**Instruction**: Your job is to return every line in the data holding the string "Wuuff".

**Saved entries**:
════

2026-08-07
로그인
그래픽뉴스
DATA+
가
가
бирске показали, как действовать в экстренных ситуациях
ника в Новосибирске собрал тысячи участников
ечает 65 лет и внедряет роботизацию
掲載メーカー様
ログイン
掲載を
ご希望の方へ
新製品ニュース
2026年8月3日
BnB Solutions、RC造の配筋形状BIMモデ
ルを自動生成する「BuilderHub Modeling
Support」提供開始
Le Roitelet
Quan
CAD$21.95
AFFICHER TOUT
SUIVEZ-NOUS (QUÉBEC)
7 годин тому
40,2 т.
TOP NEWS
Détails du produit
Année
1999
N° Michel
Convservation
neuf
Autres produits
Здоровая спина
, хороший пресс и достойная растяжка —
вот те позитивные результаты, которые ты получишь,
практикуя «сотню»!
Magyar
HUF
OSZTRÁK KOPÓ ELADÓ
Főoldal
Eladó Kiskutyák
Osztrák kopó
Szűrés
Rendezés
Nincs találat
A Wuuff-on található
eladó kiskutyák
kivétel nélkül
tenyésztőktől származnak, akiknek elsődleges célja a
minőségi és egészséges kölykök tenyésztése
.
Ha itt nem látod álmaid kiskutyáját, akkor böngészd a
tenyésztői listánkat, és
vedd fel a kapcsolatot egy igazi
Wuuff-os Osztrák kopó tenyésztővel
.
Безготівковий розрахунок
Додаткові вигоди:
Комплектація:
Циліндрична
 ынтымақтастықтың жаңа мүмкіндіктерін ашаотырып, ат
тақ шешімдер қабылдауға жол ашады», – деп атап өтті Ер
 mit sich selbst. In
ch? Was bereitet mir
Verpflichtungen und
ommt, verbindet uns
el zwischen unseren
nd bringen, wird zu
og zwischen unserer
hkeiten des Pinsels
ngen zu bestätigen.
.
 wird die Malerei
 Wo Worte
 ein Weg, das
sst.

════

**Response to the task**:
A Wuuff-on található
Wuuff-os Osztrák kopó tenyésztővel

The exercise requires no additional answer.